The medical intake is complete. It's your medical history. It's what medicines are on. It's what's worked for you in the past, what hasn't worked for you in the past. Together with your clinician, you come up with a treatment plan, and then you are sent your medicine.
We are not just trying to send you a drug and not support you because it wouldn't work. You'd take it for one month, and you'd have side effects, or it wouldn't be effective, and you'd go somewhere else. You have to treat people in a comprehensive way. It's the way that it needs to be done long-term.
If I sat down with you again, let's say in two years’ time, what would you want to have achieved with Hims & Hers that you haven't achieved now?
Even though we do a very good comprehensive programme, I think finding how everybody can lose weight. Over that time, there'll be more drugs on the market. If 10% of people don't respond to their current drugs, we'll have more.
Being able to be the place that people think about going for a lot of their healthcare, but especially in my world, it's obesity care, and that we're not having the bias and stigma conversation. Again, I don't know that it'll happen in the next two years, but would I like it to? Absolutely.
About the interviewee
Dr Craig Primack MD, FACP, FAAP, FOMA is a physician specialising in obesity medicine. He completed his undergraduate studies at the University of Illinois and subsequently attended medical school at Loyola University - The Stritch School of Medicine. He completed a combined residency in Internal Medicine and in Pediatrics at Banner University- Phoenix, and Phoenix Children's Hospital, and received post-residency training in Obesity Medicine. He is one of about 7,000 physicians in the US certified by the American Board of Obesity Medicine. In 2006, Dr Primack co-founded Scottdale Weight Loss Center in Scottsdale, Arizona, where he began practicing full-time obesity medicine.
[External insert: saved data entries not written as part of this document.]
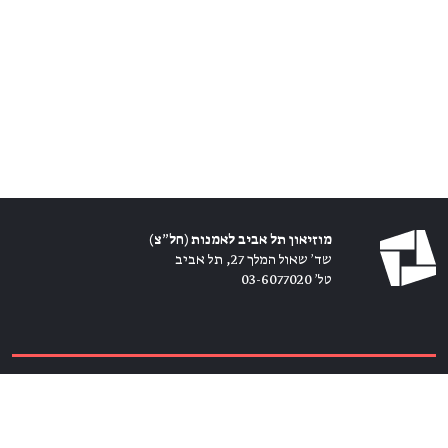
מוזיאון תל אביב לאמנות (חל״צ)
שד׳ שאול המלך 27, תל אביב
טל׳ 03-6077020
כרטיסים ←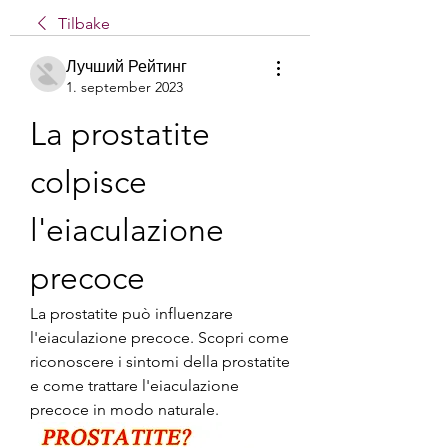
Tilbake
Лучший Рейтинг
1. september 2023
La prostatite 
colpisce 
l'eiaculazione 
precoce
La prostatite può influenzare 
l'eiaculazione precoce. Scopri come 
riconoscere i sintomi della prostatite 
e come trattare l'eiaculazione 
precoce in modo naturale.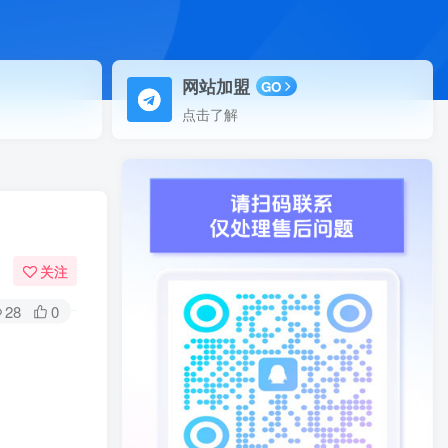
网站加盟
GO
点击了解
关注
28
0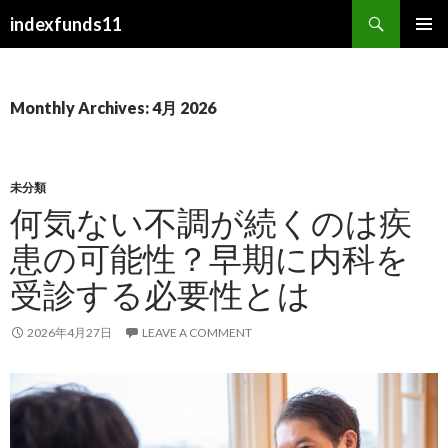
Search
indexfunds11
SKIP TO CONTENT
Monthly Archives: 4月 2026
未分類
何気ない不調が続くのは疾
患の可能性？早期に内科を
受診する必要性とは
2026年4月27日
LEAVE A COMMENT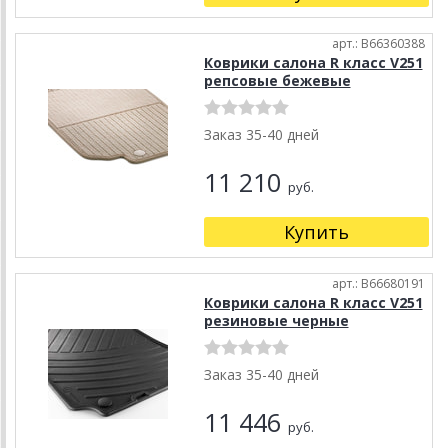
арт.: B66360388
Коврики салона R класс V251
репсовые бежевые
Заказ 35-40 дней
11 210
руб.
Купить
арт.: B66680191
Коврики салона R класс V251
резиновые черные
Заказ 35-40 дней
11 446
руб.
From 2019-2021, he served as president of the Obesity Medicine Association (OMA), a society of over 5,000 clinicians dedicated to clinical obesity medicine. He has been on the OMA board since 2010, currently serving as ex-officio trustee. Dr Primack routinely does media interviews regarding weight loss and regularly speaks around the country educating medical professionals about weight loss and obesity care. He is co-author of the book, “Chasing Diets”.